10%未満のワクチン接種率でも経済が活性化する現状

 さて、中国では、5月1日から5日まで「五・一黄金周」に入ります。中国の知人にこの期間の予定について話を聞きましたが、国内に住む多くが「家族で国内旅行へ行く」と意気込んでいます。湖北省在住の女性(40代)は、家族や兄弟と上海市と杭州市に旅行に出かける予定のようで、「高速鉄道の切符が予約しにくい」「上海のホテルがものすごく高い」といった不満をぶつけてきました。

 ゴールデンウイーク期間中の旅行者数は、史上最大規模に上り、5日間でのべ2億人を突破するという試算もあるほどです。香港に上場するシートリップ社(9961、HKG)が発表した予測報告によれば、この期間の人気都市トップ10は、上から順に、上海、北京、三亜、広州、成都、重慶、西安、アモイ、杭州、深センと、地域的にも各地にばらついている感があります(観光地のトップは上海のディズニーランド)。

 比較対象になると思われるのが、この前の清明節連休(4月3~5日)です。この期間、国内旅行者数はのべ1.02億人で、コロナ前の同時期の94.5%まで回復したと、劉報道官が会見で紹介しています。

 私が見る限り、中国国内では、仕事、休日、連休中の外出を含め、もはやコロナ前の「日常」に戻ったという様相を呈しています。中国政府としては、引き続き入国管理を強化することで、ウイルスの逆輸入を断固防ぎ、仮に国内でクラスターが発生した場合には、地域を限定してロックダウンをかけつつ、人の移動を含めた経済活動を活性化させていこうということなのでしょう。
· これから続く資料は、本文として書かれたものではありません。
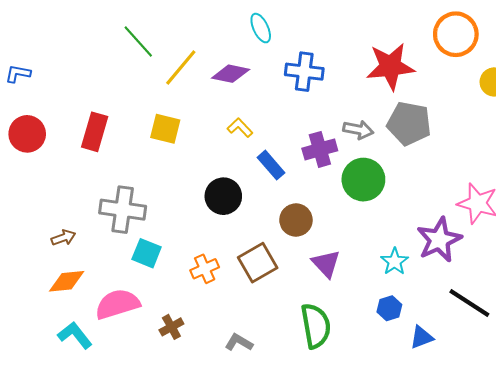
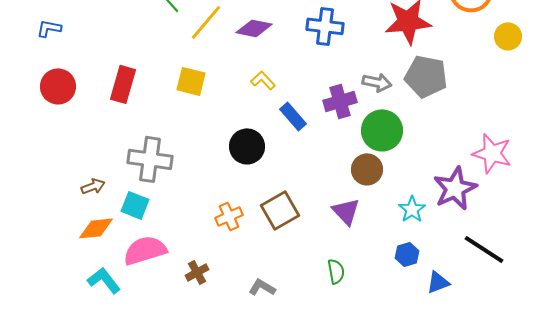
brown circle: (296, 220) -> (367, 169), moved
cyan square: (147, 253) -> (135, 205), moved
green semicircle: (316, 326) -> (336, 271), size x0.6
 中国政府の発表によれば、4月25日時点において、コロナワクチン接種の回数は2.2億となっています。一人2回接種すると考えても、その普及率はいまだ人口の10%にも達していません。

 中国の官製メディア『光明日報』が、ワクチン接種回数が1億を超えたあたり、4月7日に発表した論考によれば、ワクチン接種が始まって以来、1日で最も接種人数が多かったのが3月26日ののべ611.9万人で、「中国で新型コロナウイルスに対する集団免疫を実現するためには、ワクチン接種率を70~80%、すなわち9億~10億人にまで高める必要がある。このように見ると、仮に3月26日のペースで接種人数が増加していったとしても、この目標に到達するのは来年の上半期ということになる」と指摘した上で、いまだ道半ばという現状を記載しています。
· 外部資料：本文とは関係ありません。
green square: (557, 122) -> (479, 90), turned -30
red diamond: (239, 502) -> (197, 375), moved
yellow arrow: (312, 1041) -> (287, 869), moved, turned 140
 興味深いのは、ワクチン接種率が、他国と比べても決して高くない状況にもかかわらず、中国ではコロナ感染者数が抑制されており、前述のように、経済活動がコロナ前の状況にまで回復しつつあるという点です。換言すれば、コロナ抑制→経済再生の過程で依拠したのはワクチンではないということ。これからの1年、仮にワクチン接種率が集団免疫を実現できるまで高まったとして、中国経済がどんな展開を見せるのか。注意してみていきたいと思います。

 コロナ抑制、経済再生、ワクチン接種。すべての分野でいまだ困難な状況にある日本にとっても参考になるかもしれません。